The review warns Pakistan against relaxing monetary or fiscal discipline prematurely. It urges the State Bank to keep policy “appropriately tight,” allow exchange-rate flexibility and improve communication. Islamabad must also continue raising revenues, broadening the tax base and protecting social spending, the Fund said.

Despite the progress, Pakistan’s structural weaknesses remain severe.

Power-sector circular debt stands at about $5.7 billion, and gas-sector arrears have climbed to $11.3 billion despite tariff adjustments. Reform of state-owned enterprises has slowed, including delays in privatizing loss-making electricity distributors and Pakistan International Airlines. Key governance and anti-corruption reforms have also been pushed back.
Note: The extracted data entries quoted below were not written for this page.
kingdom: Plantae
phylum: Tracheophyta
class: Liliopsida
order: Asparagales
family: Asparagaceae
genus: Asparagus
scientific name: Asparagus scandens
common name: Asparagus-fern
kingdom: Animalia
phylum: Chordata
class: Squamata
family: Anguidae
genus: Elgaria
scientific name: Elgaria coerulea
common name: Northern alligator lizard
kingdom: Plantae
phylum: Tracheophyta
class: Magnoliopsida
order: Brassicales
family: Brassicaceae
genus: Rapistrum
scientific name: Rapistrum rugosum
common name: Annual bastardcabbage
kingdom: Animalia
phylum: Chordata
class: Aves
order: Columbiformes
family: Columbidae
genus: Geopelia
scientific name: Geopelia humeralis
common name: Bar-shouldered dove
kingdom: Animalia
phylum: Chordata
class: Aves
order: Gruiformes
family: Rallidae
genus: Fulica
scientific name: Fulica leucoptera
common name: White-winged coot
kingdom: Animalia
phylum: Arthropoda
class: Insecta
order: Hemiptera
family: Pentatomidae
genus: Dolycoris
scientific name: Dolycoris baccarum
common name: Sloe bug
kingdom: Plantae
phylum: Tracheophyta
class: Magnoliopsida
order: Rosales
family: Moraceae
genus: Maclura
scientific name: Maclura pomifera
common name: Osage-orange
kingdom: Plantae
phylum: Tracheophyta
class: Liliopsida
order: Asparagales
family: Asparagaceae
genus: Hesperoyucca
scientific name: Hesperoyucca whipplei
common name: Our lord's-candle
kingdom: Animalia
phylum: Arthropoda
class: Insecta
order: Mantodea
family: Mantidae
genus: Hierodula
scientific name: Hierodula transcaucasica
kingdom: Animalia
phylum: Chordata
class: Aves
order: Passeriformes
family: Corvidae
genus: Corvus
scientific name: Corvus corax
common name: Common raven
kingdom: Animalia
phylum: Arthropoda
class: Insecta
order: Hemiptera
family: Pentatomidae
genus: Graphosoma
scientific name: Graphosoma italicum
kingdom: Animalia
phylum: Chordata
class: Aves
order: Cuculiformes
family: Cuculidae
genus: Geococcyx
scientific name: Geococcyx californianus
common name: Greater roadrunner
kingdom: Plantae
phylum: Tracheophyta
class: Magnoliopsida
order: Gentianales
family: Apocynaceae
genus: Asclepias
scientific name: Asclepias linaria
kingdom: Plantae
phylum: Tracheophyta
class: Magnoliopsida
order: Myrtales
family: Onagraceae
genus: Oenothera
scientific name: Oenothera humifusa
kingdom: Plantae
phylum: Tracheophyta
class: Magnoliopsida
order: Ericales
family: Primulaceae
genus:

The IMF welcomed Pakistan’s expansion of its flagship Benazir Income Support Program, which raises cash transfers for low-income families and expands coverage, saying social protection is essential as climate shocks intensify. But it warned that high public debt, about 72 percent of GDP, thin external buffers and climate exposure leave the country vulnerable if reform momentum weakens.

The Fund said Pakistan’s challenge now is to convert short-term stabilization into sustained recovery after years of economic volatility, with its ability to maintain discipline, rather than the size of external financing alone, determining the durability of its gains.